I felt a push, broke through the surface of the water and took in a big gulp of air (just like you would after you have been under water too long). It was like seeing something on TV. I was looking at myself in a swimsuit from childhood. I could see myself breaking through the water. I could see rather than feel the water splash out of the pool and around my face. When I broke through the surface I could hear monitors going off and so much noise from people talking and yelling. (Remember this was Saudi Arabia with many languages spoken by medical staff.) I was trying to focus on what was being said to me and couldn't. It was way too confusing and noisy. I wanted to go back to the peacefulness of the pool. Someone brought my husband in to see me. He leaned over and said, "Don't leave me, come back. Just breathe sweetheart." I asked him about the baby and if she was okay since I could still hear montiors going off. He said the monitors were for me. I don't remember much from the rest of that day, except I am told I was in ICU. Sometime during the day I was told that I had respiratory arrest and I was dead for three minutes. 

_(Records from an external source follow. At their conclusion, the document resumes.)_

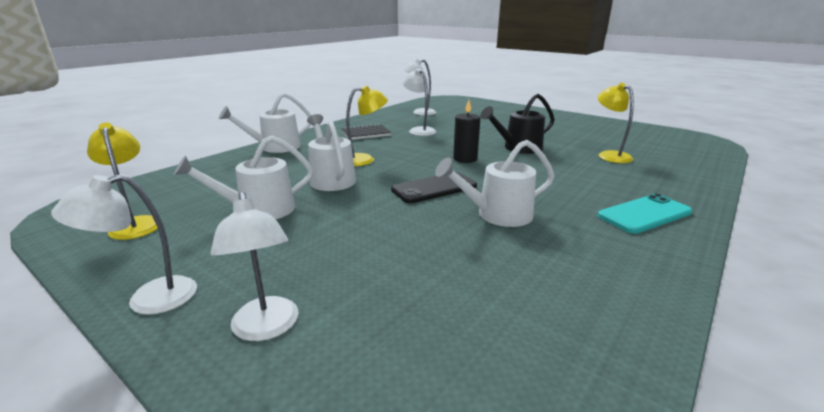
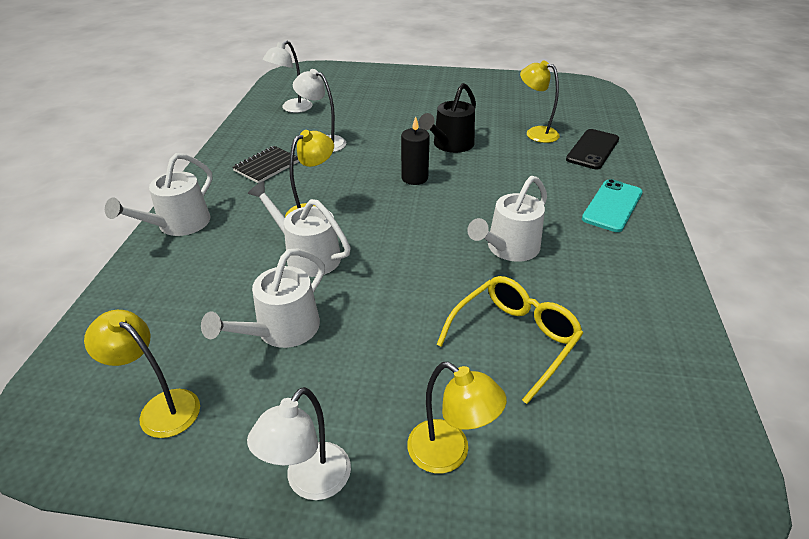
camera: 30 degrees left, 15 degrees up
(266, 328) = (449, 454): white lamp -> yellow lamp
(429, 273) = (514, 339): none -> yellow glasses
(434, 188) = (425, 232): black phone -> black phone (592, 149)

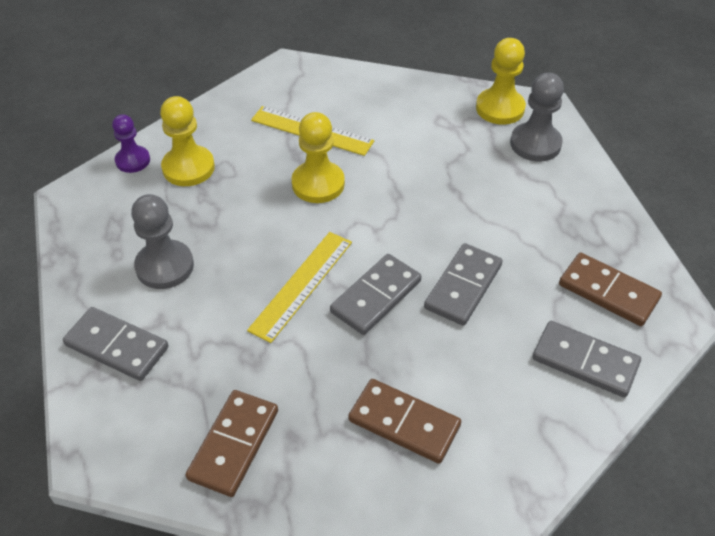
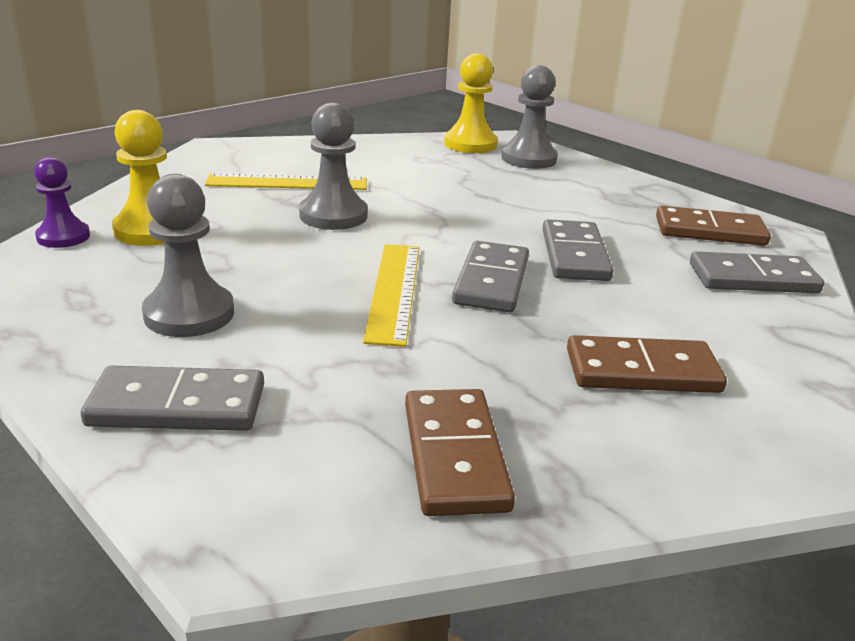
camera: 30 degrees left, 20 degrees down
(318, 184) = (333, 215): yellow pawn -> grey pawn

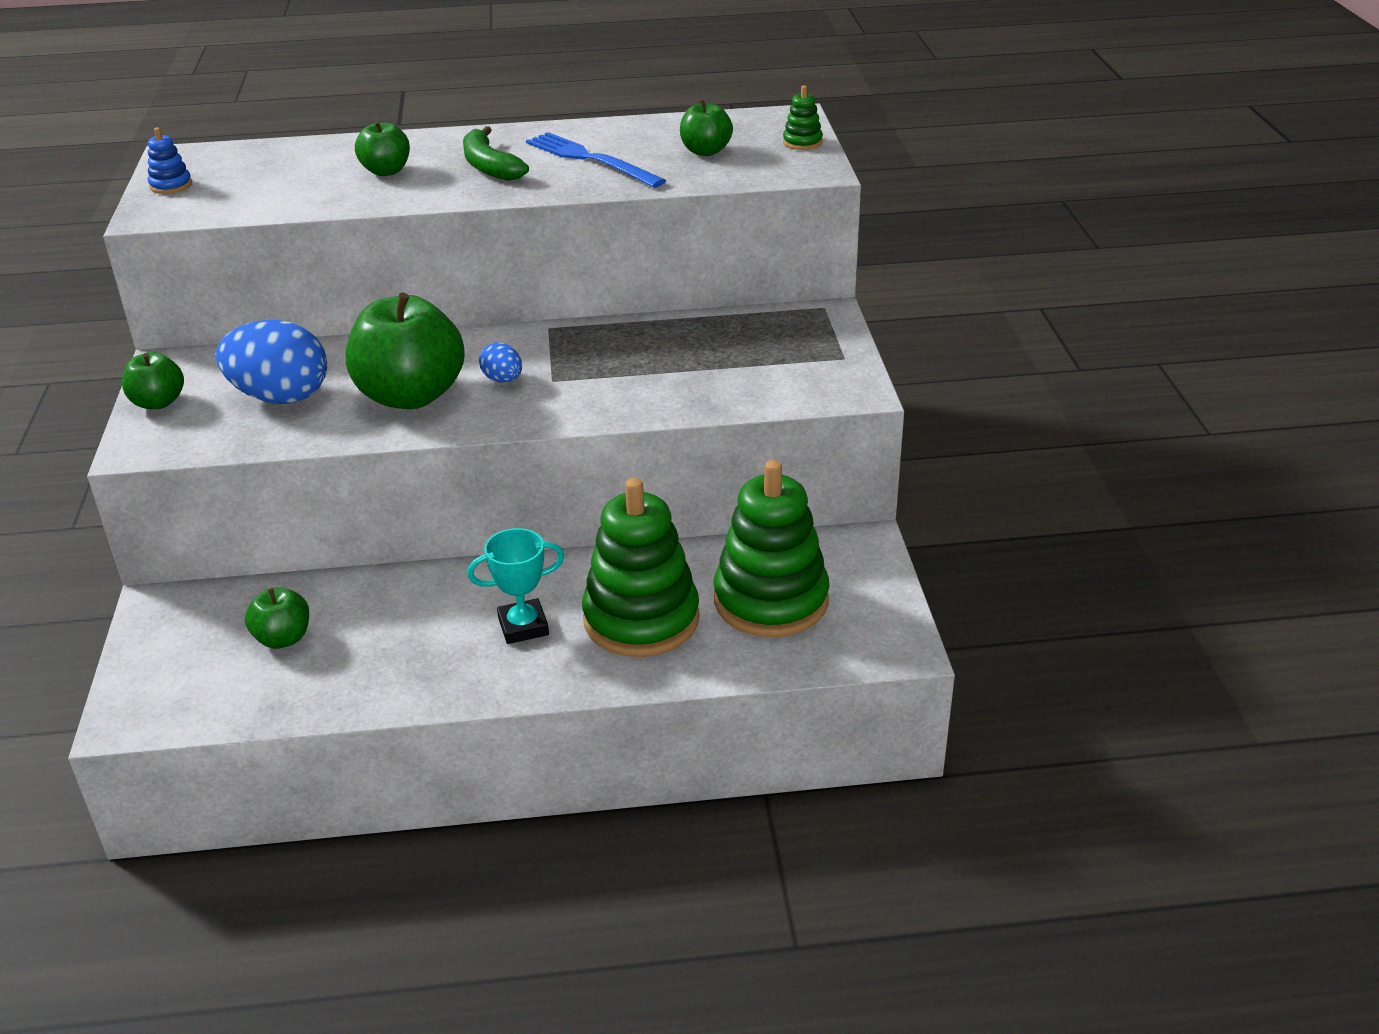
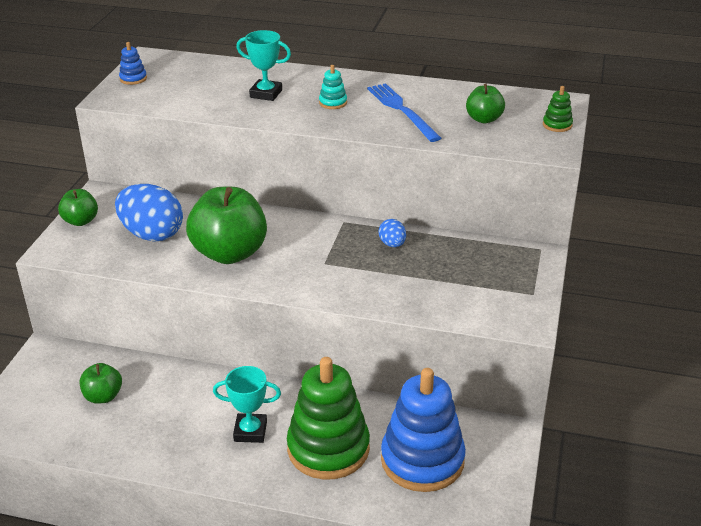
camera: 20 degrees right, 0 degrees up
(386, 171) = (266, 94): green apple -> turquoise trophy
(489, 166) = (333, 103): green banana -> turquoise stacking toy
(503, 380) = (293, 255): blue egg -> blue egg (392, 244)
(771, 600) = (422, 460): green stacking toy -> blue stacking toy

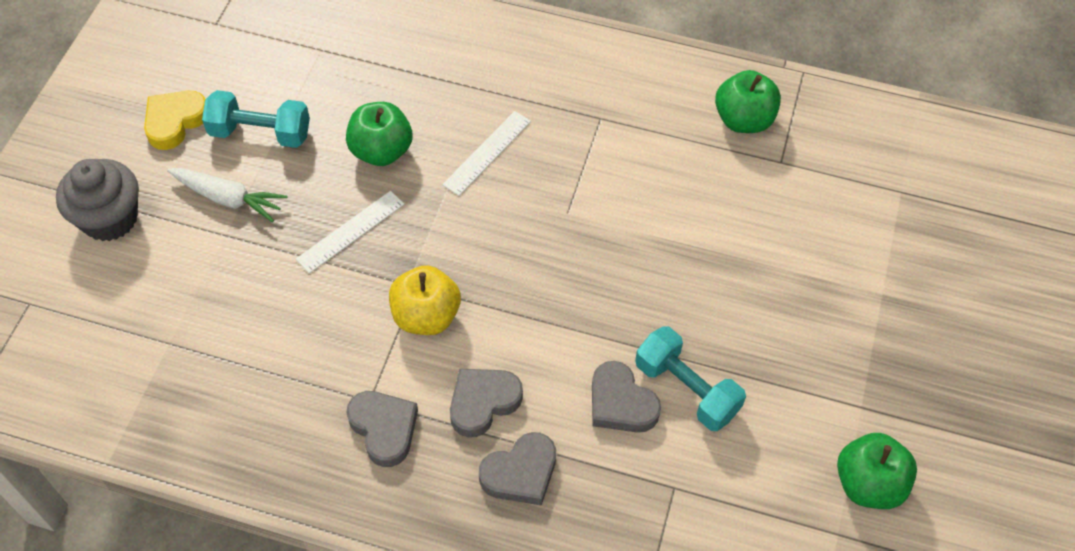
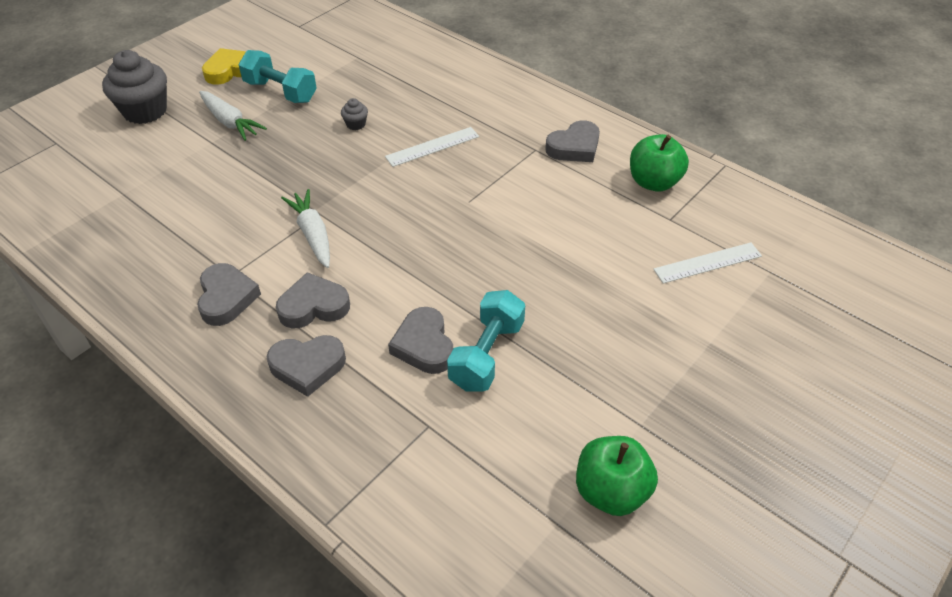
camera: 25 degrees right, 10 degrees down
(351, 231) = (298, 165): white ruler -> white ruler (708, 263)
(381, 151) = (356, 124): green apple -> grey cupcake
(426, 316) = (313, 234): yellow apple -> white carrot
(640, 101) = (574, 147): none -> grey heart
(686, 389) = (487, 354): turquoise dumbbell -> turquoise dumbbell turned 45 degrees clockwise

Back in the States a few years later, an anesthesiologist told me that I had been overdosed. During a C-section paralyzing meds are given then backed off before administering pain meds. The anesthesiologist felt that the paralyzing meds weren't backed off enough. I have had three surgeries since with no ill effects, but these were in the USA.

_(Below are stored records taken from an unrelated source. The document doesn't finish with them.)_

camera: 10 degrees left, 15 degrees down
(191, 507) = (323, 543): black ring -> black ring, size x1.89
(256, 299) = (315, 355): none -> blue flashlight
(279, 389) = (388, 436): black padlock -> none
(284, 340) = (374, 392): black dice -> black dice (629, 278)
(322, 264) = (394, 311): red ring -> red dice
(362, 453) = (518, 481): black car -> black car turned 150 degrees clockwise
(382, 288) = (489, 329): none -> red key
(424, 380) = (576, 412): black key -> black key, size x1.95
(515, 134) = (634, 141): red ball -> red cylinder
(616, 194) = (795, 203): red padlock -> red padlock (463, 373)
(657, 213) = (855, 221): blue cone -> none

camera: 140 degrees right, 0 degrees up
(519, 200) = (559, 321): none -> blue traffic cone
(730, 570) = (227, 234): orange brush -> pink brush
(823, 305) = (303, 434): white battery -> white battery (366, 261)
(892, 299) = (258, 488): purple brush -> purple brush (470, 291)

Two important things happened that day. My two older sons who were 12 and 14 at the time didn't speak much Arabic. They were in the waiting room with their father when the doctor came out and told my husband that I had died. This was being said in rapid Arabic. My two sons said they were thrown to their knees by a very powerful force and started praying that their mother would not die. They were told that God was in control. Both sons came to me individually afterward with the same description--the exact words said, the exact answer they received and how they had understood the Arabic. During their praying, my husband and the doctor received word that I was breathing again. My husband was brought back in to see me. And how my grandmother would know to call my daughter Maha is amazing. Maha is not a name she would have known.

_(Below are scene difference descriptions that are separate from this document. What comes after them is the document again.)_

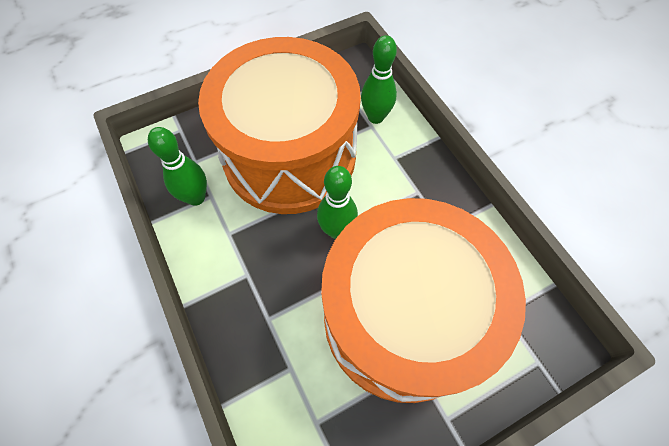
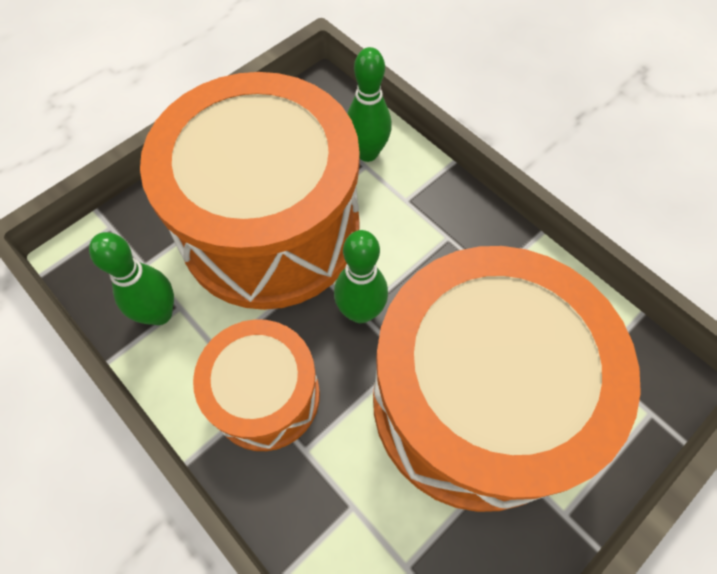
camera: 15 degrees left, 0 degrees up
(252, 273) = (265, 396): none -> orange drum

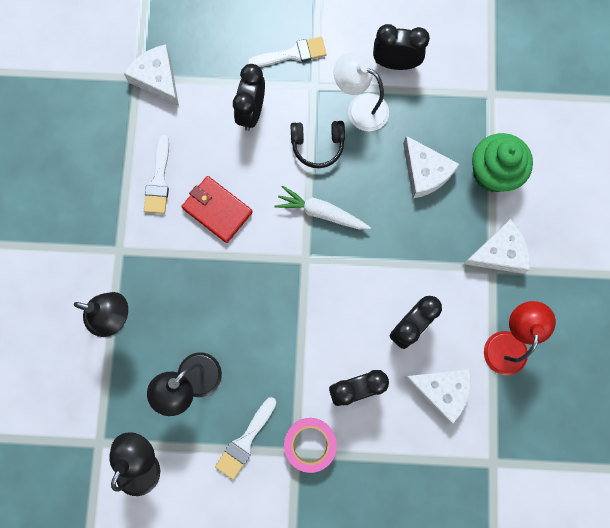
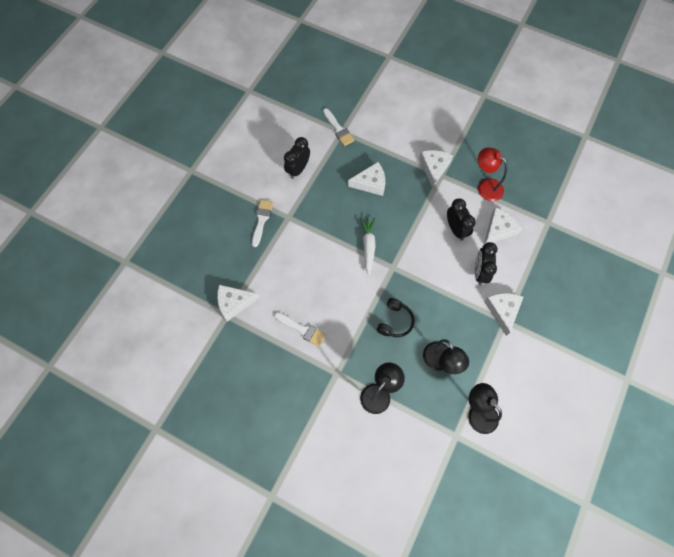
camera: 65 degrees left, 10 degrees down
(217, 210) = (339, 303): red wallet -> none
(245, 441) = (488, 346): white brush -> white brush (338, 129)
(252, 112) = (286, 257): black clock -> none
(310, 444) = (503, 310): pink tape -> white cheese
(317, 145) = (326, 231): black headphones -> black headphones (395, 321)
(321, 212) = (368, 246): white carrot -> white carrot turned 135 degrees clockwise
(360, 108) = (315, 199): white lamp -> none
(492, 173) = (387, 151): green cupcake -> none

To this day when I get stressed over life, I just remember back to the music and the peace I felt while in that pool. I am not afraid of dying. I have been there. The hard part of that whole day was coming back. It was like being in two worlds, one peaceful and the other chaotic.

While I was still in the hospital, my husband told me that we had promised to stay married "til death do us part," and we were no longer married since I had died. That is when I learned to go back to the bottom of the pool world to find peace. In the years since, I am not as quick mentally as I use to be. It takes longer to process and retain information. I have no idea how much of it is from the birth experience, an aging brain or being a single mother to four. This is the first time I have put in writing what happened to me. It took me a long time to come to terms with this experience. Only people who are very close to me know what happened that day.

After my children and I came back to the States in 1997, I was treated for PTS after telling a psychologist what had happened on that day. I was afraid of being thought of as insane. That was the first time I could put it into words. I was told that I wasn't crazy. I wonder now if the PTS was correct or not though.